As investigações apontaram que os trabalhadores viviam em um galpão de madeira improvisado, com um único cômodo, frestas no telhado, instalações elétricas expostas e sem banheiro. As necessidades fisiológicas eram feitas ao ar livre e a higiene era realizada com o uso de uma mangueira. Os colchões eram colocados diretamente sobre o chão de terra e não havia mobiliário no alojamento.
Também foi constatado que os funcionários aplicavam defensivos agrícolas sem o fornecimento de equipamentos de proteção individual (EPIs), expondo-se a riscos à saúde e à segurança.
Na sentença, o magistrado destacou que as condições verificadas ultrapassam meras irregularidades trabalhistas, atingindo direitos fundamentais dos trabalhadores e caracterizando o crime previsto no artigo 149 do Código Penal. Conforme o juiz, a situação afetava diretamente a dignidade humana, a saúde, a higiene e a segurança das vítimas.
Durante o processo, o proprietário alegou que não frequentava a fazenda e que desconhecia as condições do alojamento. O filho sustentou que exercia apenas funções administrativas e financeiras, sem participação na gestão dos trabalhadores. Já o capataz afirmou que não era responsável pela estrutura da propriedade e que apenas cumpria ordens.

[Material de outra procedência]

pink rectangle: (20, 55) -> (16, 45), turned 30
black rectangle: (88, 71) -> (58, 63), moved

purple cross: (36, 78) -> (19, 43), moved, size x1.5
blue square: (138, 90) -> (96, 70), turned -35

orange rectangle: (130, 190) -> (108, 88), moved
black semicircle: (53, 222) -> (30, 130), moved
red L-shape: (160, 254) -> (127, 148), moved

Ao analisar as provas, o juiz concluiu que o proprietário tinha total controle sobre a infraestrutura da fazenda e manteve conscientemente os trabalhadores em condições degradantes para reduzir custos da atividade rural. Em relação ao filho e ao capataz, a Justiça entendeu que não ficou comprovada a responsabilidade direta pelas condições impostas aos trabalhadores, absolvendo ambos.
O proprietário foi condenado a três anos de reclusão. A pena privativa de liberdade foi substituída por prestação de serviços à comunidade e pelo pagamento de prestação pecuniária equivalente a 65 salários mínimos. A decisão ainda pode ser contestada por meio de recurso ao Tribunal Regional Federal da 4ª Região (TRF4).